A player like Theo Ratliff has been on a lot of bad teams... he might have had the passion kicked out of him. But Ruben's not used to losing, and I think that it's a point in his favor that he finds it unacceptable.

There are, of course, healthier ways for him to express himself than what he's done.

Ed O.


----------



## chromekilla (Aug 21, 2005)

Bad move Ruben i hope hes traded by weeks end.


----------



## tlong (Jan 6, 2003)

One point that I will argue is that the Blazers will certainly be a poorer team without Ruben on it. He deserved to be sent home, but the team is now worse than it was when it started the trip.


----------



## Ed O (Dec 30, 2002)

Schilly said:


> Geesh Ed you make it sound as though the team is intentionally trying to mail it in, by sending home "a passionate veteran".


That's not my intent at all. I think that management had to have known--or should have known--that the makeup and lack of competitiveness of this team were going to cause problems beyond just losses on the floor.

We can blame Ruben for his role in this, but I think that management set him up for failure here.

Ed O.


----------



## dekko (Feb 18, 2003)

dkap said:


> I find it a bit disturbing that Nash would say of Patterson, "We will continue to demand a higher level of professionalism and personal responsibility from all of our players or we will continue to take appropriate action." Remember back to last year when Nash took an extremely unprofessional approach to his public comments on his views of Ruben... Seems pretty hypocritical to me, but Ruben's the easiest one to make an example of.
> 
> Dan


And last year when he was upset about Cheeks being fired instead of demanding a "high level of professionalism" they gave him time off to go home and pout and paid him...

Laurel T


----------



## Dan (Dec 30, 2002)

Ed O said:


> So if the team were winning he'd be acting the same? Of course not.


The guy thinks he's much better than he is, and is entitled to much more. 



> He's acting like a dip**** because the team is so bad, because there's no hope for it getting much better while he's here, and because he cares about winning.

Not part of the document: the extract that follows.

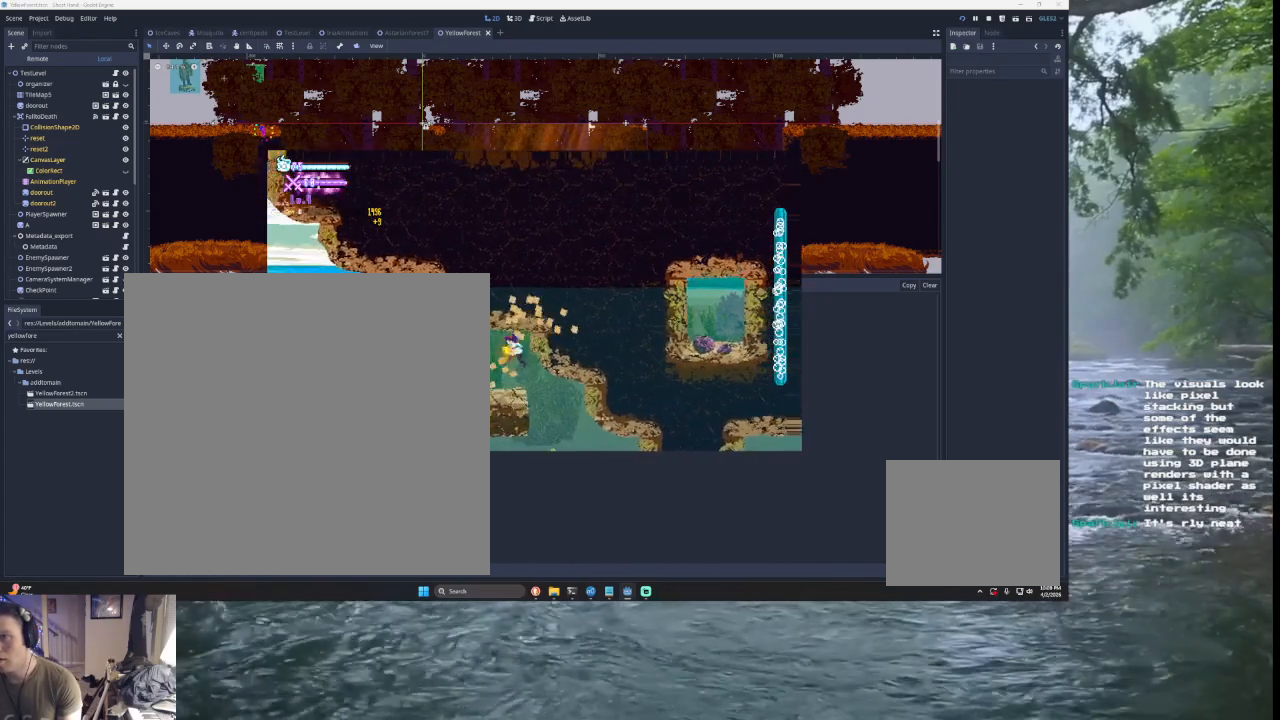
{"buttons": ["SQUARE"], "left_stick": "right", "right_stick": "center", "events": [[167, "SQUARE", "up"], [467, "SQUARE", "down"]]}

so all the other times he's acted like a dip****, were just coincidental?



> A player like Theo Ratliff has been on a lot of bad teams... he might have had the passion kicked out of him. But Ruben's not used to losing, and I think that it's a point in his favor that he finds it unacceptable.
> 
> There are, of course, healthier ways for him to express himself than what he's done.
> 
> Ed O.


Ruben has foot in mouth disease, regardless of whether or not the team is winning. does anyone remember the whole "kobe stopper" fiasco? The guy is a dip****, pure and simple. He doesn't understand how to play within a teams offense, and he's the kind of guy you don't want influencing young guys.


----------



## Schilly (Dec 30, 2002)

Ed O said:


> He's acting like a dip**** because the team is so bad, because there's no hope for it getting much better while he's here, and because he cares about winning.
> 
> Ed O.


What a winner.


----------



## Ed O (Dec 30, 2002)

Hap said:


> Ruben has foot in mouth disease, regardless of whether or not the team is winning. does anyone remember the whole "kobe stopper" fiasco? The guy is a dip****, pure and simple. He doesn't understand how to play within a teams offense, and he's the kind of guy you don't want influencing young guys.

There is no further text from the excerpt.